= Joseph M. Casey =

American lawyer, judge, and politician (1827–1895)

Joseph M. Casey (25 March 1827 – 9 February 1895) was an American lawyer, judge, and politician.

Joseph M. Casey was born on 25 March 1827, to parents Green Casey and Jane Patterson, who were living in Adair County, Kentucky, at the time. Casey's father was the first male child to be born in Adair County, and his mother was a native of Rockbridge County, Virginia. The Casey family and their six children later moved to Keokuk County, Iowa. When Joseph was eleven, his father died.
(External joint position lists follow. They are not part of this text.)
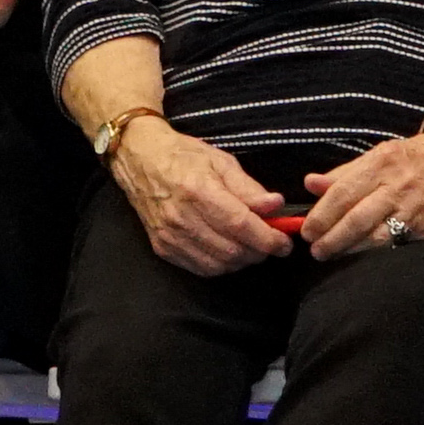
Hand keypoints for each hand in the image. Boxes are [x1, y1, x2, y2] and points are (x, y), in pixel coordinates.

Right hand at [109, 120, 293, 276]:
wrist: (139, 160)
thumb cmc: (183, 156)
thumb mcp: (220, 161)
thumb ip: (249, 187)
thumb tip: (276, 206)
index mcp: (199, 191)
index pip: (241, 225)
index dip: (268, 239)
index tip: (284, 243)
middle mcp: (182, 217)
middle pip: (233, 250)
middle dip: (259, 251)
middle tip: (270, 243)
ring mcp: (170, 235)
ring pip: (219, 264)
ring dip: (242, 260)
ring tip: (250, 246)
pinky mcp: (162, 247)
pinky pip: (201, 268)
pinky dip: (222, 265)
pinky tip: (229, 251)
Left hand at [301, 130, 423, 258]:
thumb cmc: (413, 159)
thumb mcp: (378, 156)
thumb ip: (344, 173)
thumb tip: (311, 184)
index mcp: (380, 164)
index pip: (343, 192)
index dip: (322, 214)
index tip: (307, 229)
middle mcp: (396, 186)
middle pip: (356, 218)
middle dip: (331, 237)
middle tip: (315, 249)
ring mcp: (413, 209)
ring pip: (374, 236)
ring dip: (348, 248)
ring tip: (330, 254)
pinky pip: (395, 242)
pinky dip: (374, 250)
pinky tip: (359, 253)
Joseph Casey pursued the study of law under John F. Kinney of Lee County, and passed the Iowa bar in 1847. Casey began practicing law in Keokuk County, serving as the county's prosecuting attorney for five years. From October 1859, Casey was Keokuk County judge. His county judgeship ended in April 1861, when he moved to Fort Madison. While a resident of Fort Madison, Casey was appointed to a judgeship in the first judicial district. Politically, Casey supported Lewis Cass during the 1844 Democratic National Convention. Casey served twice as mayor of Fort Madison. He also served in both houses of the Iowa General Assembly as a Democrat. Between 1880 and 1882, he was a member of the Iowa House of Representatives for District 1. From 1886 to 1888, Casey occupied the District 1 seat in the Iowa Senate.

In 1854, Casey married Ohio native Sarah J. Ward. The couple raised five children, four of whom survived to adulthood. Casey died at home in Fort Madison on 9 February 1895.